Not only are the two most recent discoveries Earth-size, they orbit a star, Kepler-20, that is remarkably like our sun. The smaller of the two planets, Kepler20-e, is 87 percent the size of Earth; the other, Kepler20-f, is 3 percent larger. And the planets appear to be rock, rather than the inhospitable gas and liquid of larger planets.

Unfortunately, for the chances of life and habitability, the two planets are well within the Goldilocks zone and have surface temperatures of 1,400 to 700 degrees. The 20-e planet has an orbit of 6.1 days; 20-f of 19.6 days, but even it is 20 times closer to its star than the Earth is to the sun.

Kepler-20 is 950 light years away in the direction of the constellation Lyra. Distance in space isn’t what it used to be. The spacecraft Dawn took off in 2007 and is now 1.7 billion miles away studying the asteroid Vesta even as the craft is preparing to go even deeper into space.
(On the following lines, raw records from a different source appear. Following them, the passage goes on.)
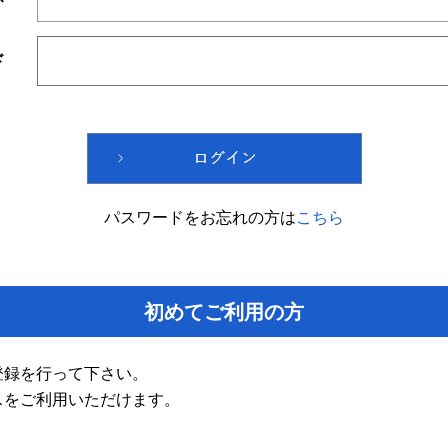
ド
パスワードをお忘れの方は
こちら
初めてご利用の方
登録を行って下さい。
スをご利用いただけます。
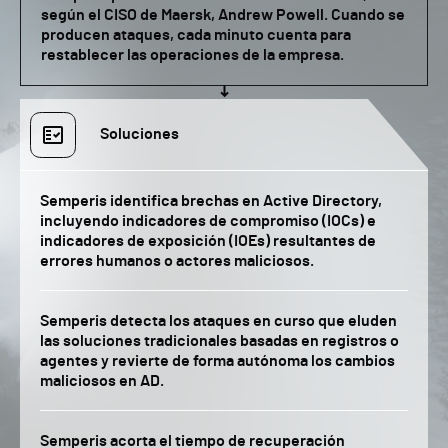
según el CISO de Maersk, Andrew Powell. Cuando se
producen ataques, cada minuto cuenta para
restablecer las operaciones de la empresa.
Soluciones
Semperis identifica brechas en Active Directory,
incluyendo indicadores de compromiso (IOCs) e
indicadores de exposición (IOEs) resultantes de
errores humanos o actores maliciosos.
Semperis detecta los ataques en curso que eluden
las soluciones tradicionales basadas en registros o
agentes y revierte de forma autónoma los cambios
maliciosos en AD.
Semperis acorta el tiempo de recuperación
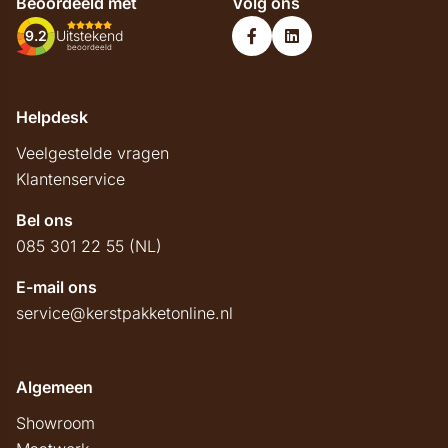
Beoordeeld met
Volg ons
9.2
Uitstekend
beoordeeld
Helpdesk
Veelgestelde vragen
Klantenservice
Bel ons
085 301 22 55 (NL)
E-mail ons
service@kerstpakketonline.nl
Algemeen
Showroom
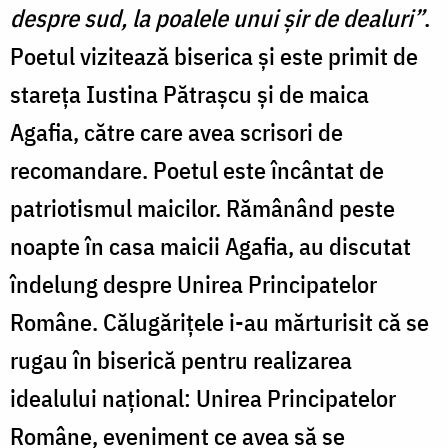
despre sud, la poalele unui șir de dealuri”
.
Poetul vizitează biserica și este primit de
stareța Iustina Pătrașcu și de maica
Agafia, către care avea scrisori de
recomandare. Poetul este încântat de
patriotismul maicilor. Rămânând peste
noapte în casa maicii Agafia, au discutat
îndelung despre Unirea Principatelor
Române. Călugărițele i-au mărturisit că se
rugau în biserică pentru realizarea
idealului național: Unirea Principatelor
Române, eveniment ce avea să se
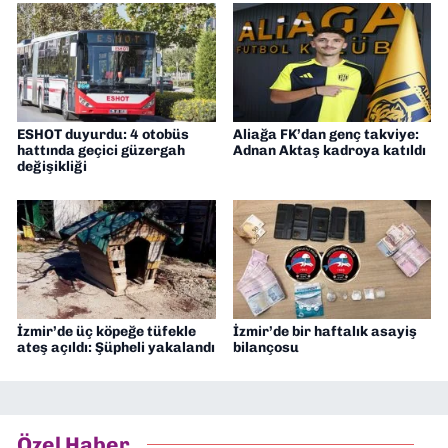
ESHOT duyurdu: 4 otobüs
Aliağa FK’dan genç takviye:
hattında geçici güzergah
Adnan Aktaş kadroya katıldı
değişikliği
İzmir’de üç köpeğe tüfekle
İzmir’de bir haftalık asayiş
ateş açıldı: Şüpheli yakalandı
bilançosu
Özel Haber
But, still, a light year is 6 trillion miles.

FROM 1,200 B.C. when the Babylonians began systematically cataloging heavenly bodies, no one had seen, or been able to prove, the existence of an extra-solar planet — until 1996. At first we discovered mostly gas giants on the order of Jupiter, but then found planets that were smaller and smaller until earlier this month astronomers hit upon a planet with a just-right surface temperature of 72 degrees. However, at 2.4 times the size of Earth, it is likely mostly gas and liquid.

We have gone from 3,000 years to less than 30 days in the search for an Earth twin. That indicates that we are making progress and maybe this truly is “the beginning of an era.”